**** Source extract
We were doing some research this week, and were startled to discover that, from January 2010 through the present date, only one-third of all listings taken have sold.  That means that, for every seller who put his or her home on the market and sold it, two sellers put their homes on and nothing happened.  If you add those people who haven't bothered to list their properties due to the poor selling climate, there is a big supply out there. 

Since real estate agents work solely on commission, this is obviously a troubling state of affairs.  We only get paid one out of every three times we list a home, and listing always used to be the guaranteed way to make money, since the percentage of buyers who look and don't buy is higher than that of sellers who don't sell.  The combination is deadly.

 It does prove, however, that sellers should be listening to their agents about the price and improvements necessary to attract an offer in today's market.  What's the point of cleaning everything up and making plans to move, only to sit there for two years without a sale?  If you do want to sell, you need to do more than just sign a listing--you actually need to have a property in the top third of all properties, in order to sell it.  That's food for thought.

Monday, July 25, 2011

An Idea to Move the Market

Much thought and discussion went into the enactment and extension of the first-time homebuyer tax credit, and it clearly impacted the market, both while it was in effect, and after it expired. It moved sales for last year into the first half, and the immediate drop in activity and sales beginning last July proved that it motivated people to buy before it ran out.

Although I have my issues with that credit, both in terms of policy and in practice, there is no question that it made a difference while it was in effect, and that the market responded. It is also clear that the jump start that the government must have hoped that it would give to real estate did not occur, as sales fell off as soon as it was over. In retrospect, I think that the government was right in thinking that we needed that kind of stimulus, and I think we need to try again. After all, cash for clunkers helped the auto industry, the TARP money helped the financial industry, and real estate is still lagging. It is hard to imagine any real recovery taking place without our industry improving.

My problem with the first-time homebuyer credit was that it aimed at exactly the people who would buy in any type of market: those forming households; and renters with no homes to sell. One of the main problems with the current market is that it is stopped up, because sellers who can sell refuse to do so, because they feel that they are losing equity, even though that perceived equity may have been phantom gains.

In order to give an incentive for those who can to sell now, and to buy something else, I propose that the government offer a one-time tax credit for sellers who will lose equity when they sell, on the same terms and up to the same amount as the first-time credit. So, for example, someone who paid $200,000 for her house and now is selling for $180,000 could deduct up to $8000 on her tax bill this year. I believe that the market may now be ready for the jump start that such a program could provide, and that it would help even more than the last incentive, since it would both produce a supply of homes for others to buy, and sales for developers and other sellers when those people buy a new place to live. It's time for bold action, and helping the housing industry would be good for everyone.

Monday, June 27, 2011

Still a Divided Market

The real estate market is more complicated than it would appear from reading the papers. There are things that are selling, and selling quickly. There are other properties that are hanging around, some without even being shown. This has been true for a while now, but it's not what people expect in a so-called "buyer's market" (read "bad real estate market").
********
__Tasks for this exercise__.
(a) In the real estate blog, what share of all listings taken from January 2010 through the present had sold?
(b) Copy from the real estate blog, word for word, the passage from "Since real estate" up to and including "combination is deadly.".
(c) Continue the real estate blog past its final sentence, in the same voice and on the same subject.
**** Listed entries
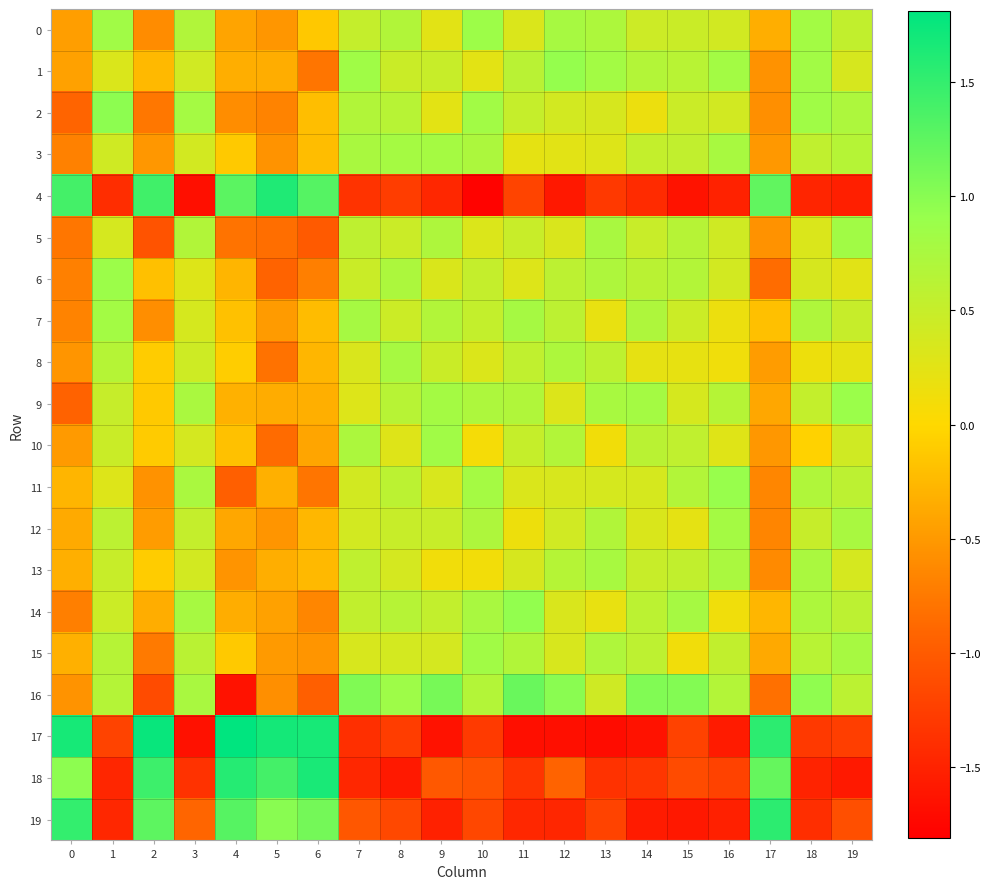

What is the spread (max minus min) of values at 13?

2.5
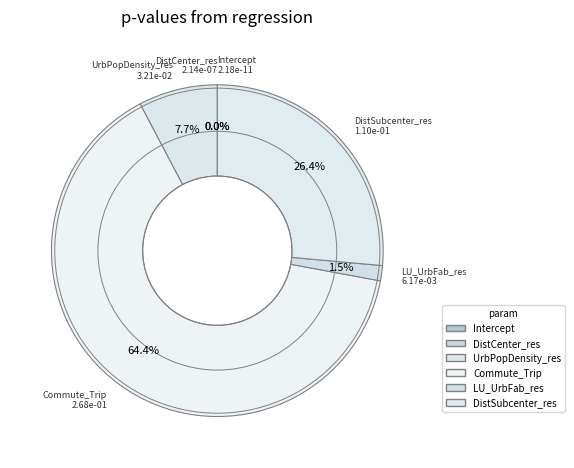

How many slices are in this pie chart?

6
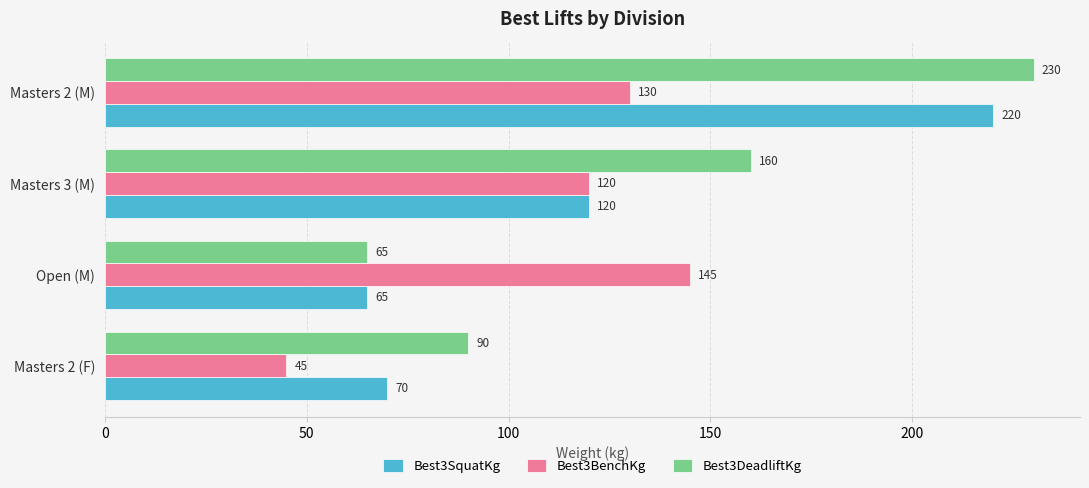

How many values in the Best3SquatKg series are below 120?

2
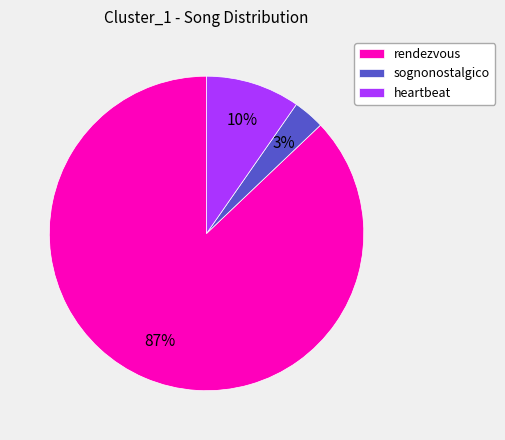

How many segments does this pie chart have?

3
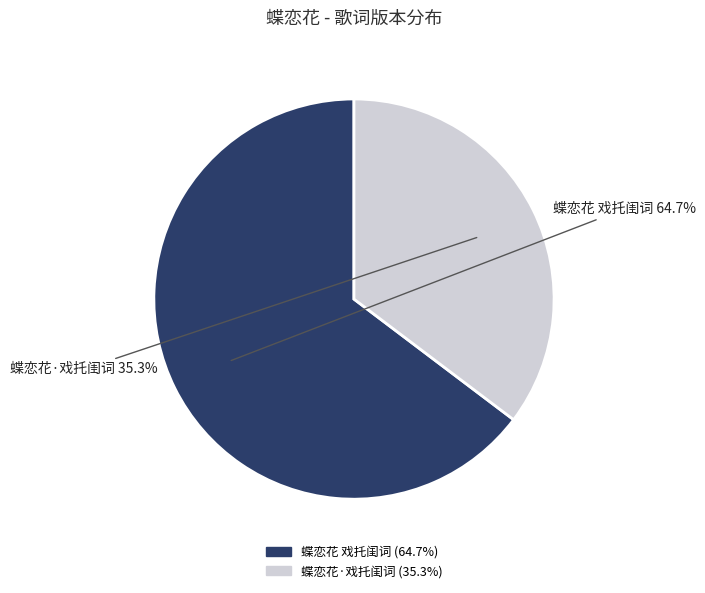

The 蝶恋花 戏托闺词 slice represents 52% of the pie. True or false?

False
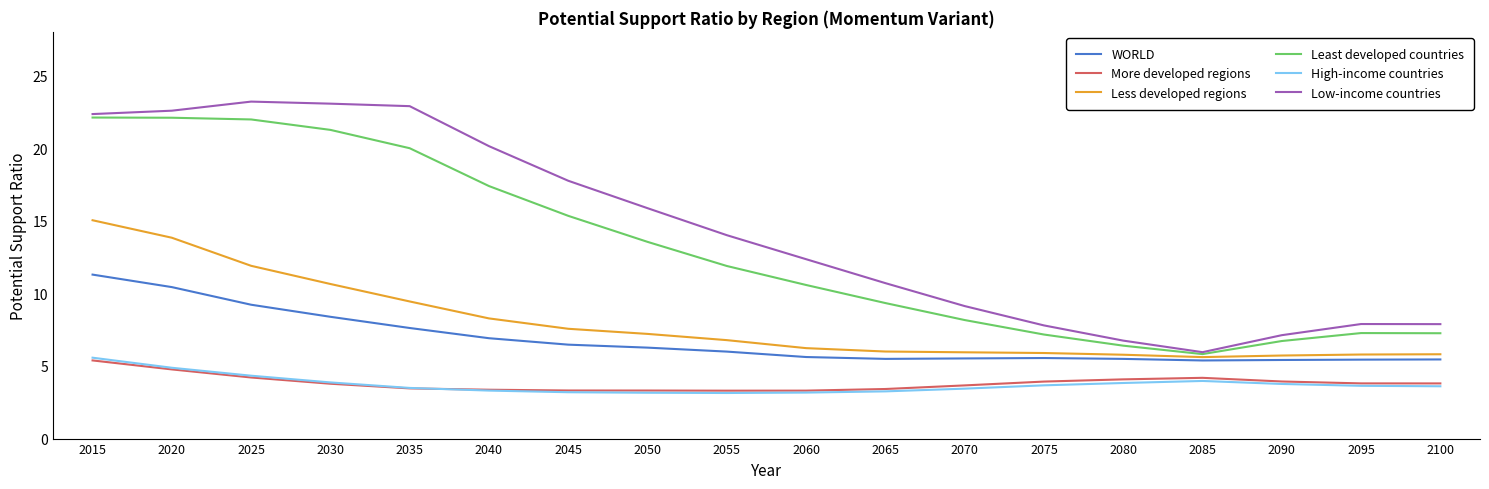

What is the lowest value of the Less developed regions series?

5.6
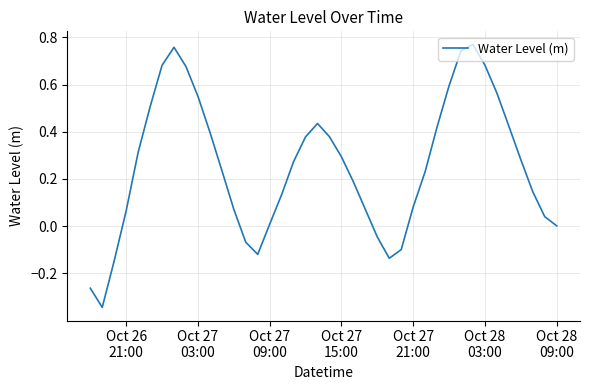

What is the difference between the maximum and minimum values?

1.1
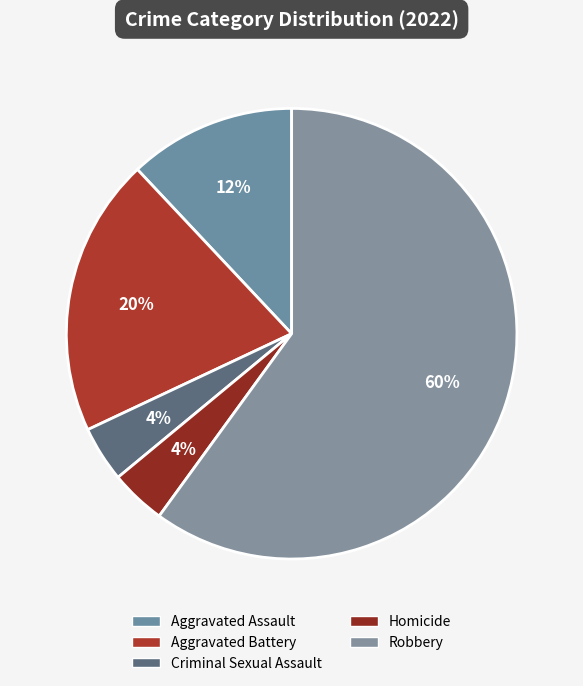

Count the number of slices in the pie.

5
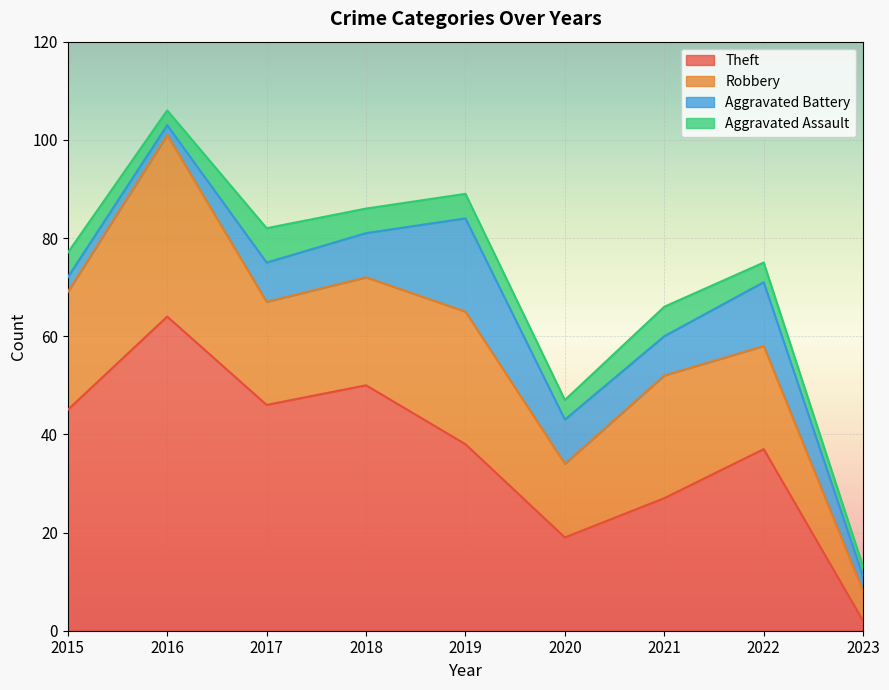

True or false: Robbery has more than 2 points higher than both neighbors.

True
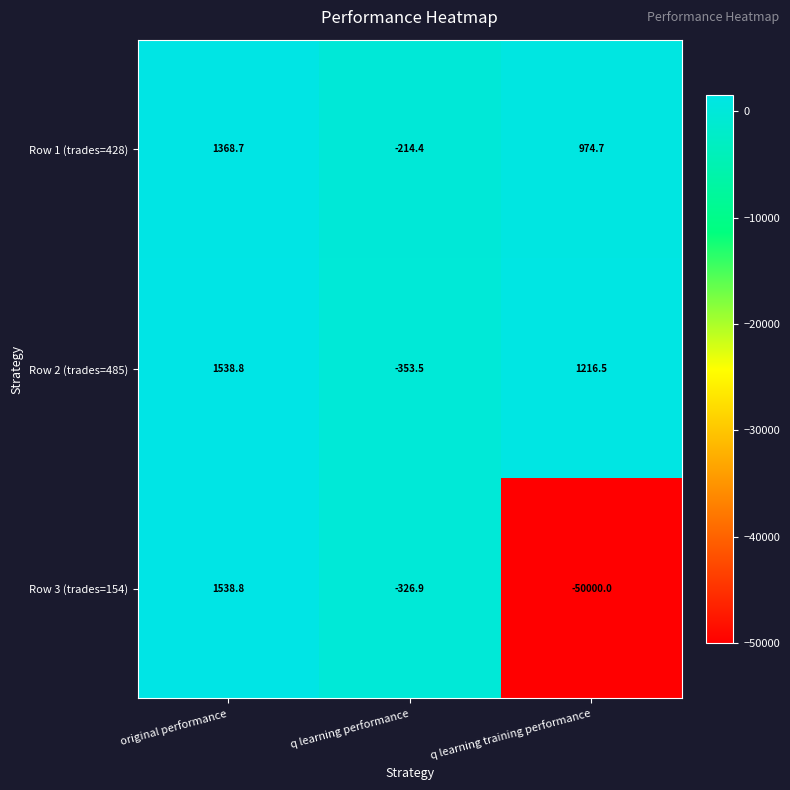

At which label does Row 3 (trades=154) first exceed -326?

original performance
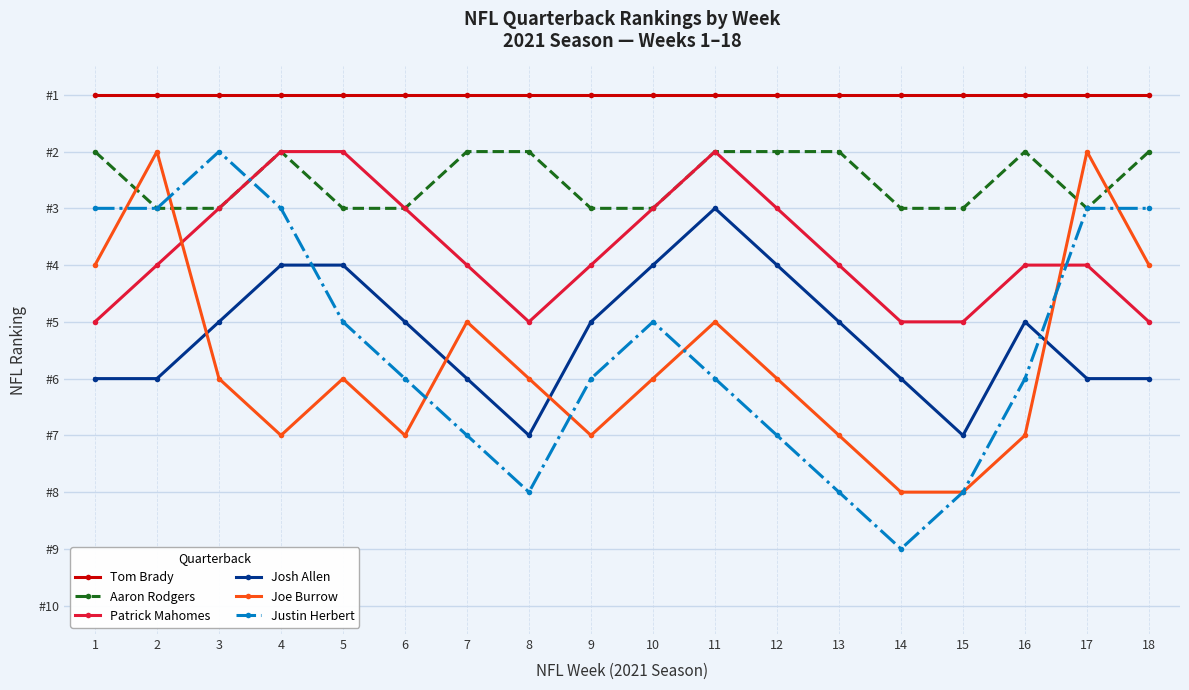

Between which two adjacent categories do Josh Allen and Joe Burrow first intersect?

2 and 3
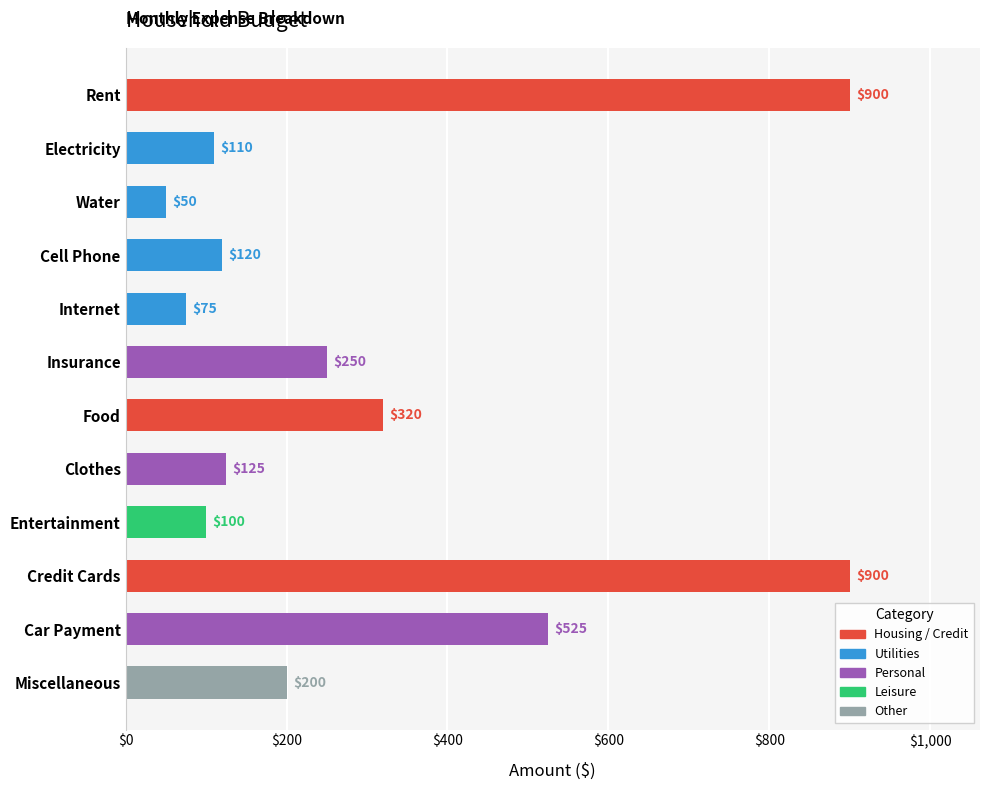

What is the sum of all values?

3675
********
__Results for each task__.
(a) One-third.

(b)
Since real estate agents work solely on commission, this is obviously a troubling state of affairs.  We only get paid one out of every three times we list a home, and listing always used to be the guaranteed way to make money, since the percentage of buyers who look and don't buy is higher than that of sellers who don't sell.  The combination is deadly.

(c)
In more traditional renditions of a buyer's market, there are not enough buyers, and so they can bid low on properties, and sellers will have to take low offers if they want to sell. It tends to be true across all segments of the market, from starter homes to mansions. In a seller's market, the opposite occurs: People who want to get a property need to move quickly and bid high, or they will lose to other, more motivated buyers.

This market has aspects of both. Many people have listed their properties a long time ago, and those places have been sitting around. They are often overlooked by agents and buyers, as they can be considered as tired, and usually as overpriced. Other places come on, attract attention right away, and sell quickly, sometimes with multiple offers. What's the difference? Sometimes it's location, or staging, or size. Sometimes there's just a buyer who needs what a seller is selling, and needs it right away. More often, however, it's perceived value. The market--that amorphous body of economic value judgment--rates the property as a good value, and that sparks interest.

All of this makes it difficult to price properties. However, the possibility of multiple bids and early interest means that it's hard to underprice in today's market, as buyers will bid the price up to where it can/should be. It's easy, unfortunately, to overprice. Many sellers look at what's on the market at the time, and place their home in the range that they feel it belongs, without distinguishing between the overpriced inventory and the value properties that are getting all the interest. And that's a big mistake. Look at what's sold, and do it with a clear eye. Then listen to your real estate agent, and get your property into the sold column. Then you can become a buyer, and use all that knowledge to get a great value!

Tuesday, May 3, 2011

Real Estate Around the Country

I just returned from my semi-annual meeting with other large independent brokers from around the country. This time, we met at Lake Lanier in North Georgia. The weather was great, but the real estate climate is, in some respects, sobering. National experts are saying that equal supply and demand and a "normal" market may come as late as 2015. Sales for the first quarter were down around the country, in double digits. Some of that was weather-related, but the rest is still about jobs and financing issues.

There is a silver lining, though, and it's a big one. The interesting news was that prices of sold properties were up by a fraction, 1% or so. This is counterintuitive, if you think about the effect of foreclosed properties and short sales on the value of homes. What it seems to suggest is that it is the best homes (not the most expensive, but the most desirable homes in every price category) that are moving. What that means for sellers is that homes must be put on the market at levels that seem to be good values.

What it means for buyers is even more important. There aren't great bargains out there, at least on homes that are well priced and well maintained. Putting in a lowball offer isn't going to result in a purchase. It goes back to the old saying "You get what you pay for". If you want it, you're going to have to buy it at its value, and not at a fraction.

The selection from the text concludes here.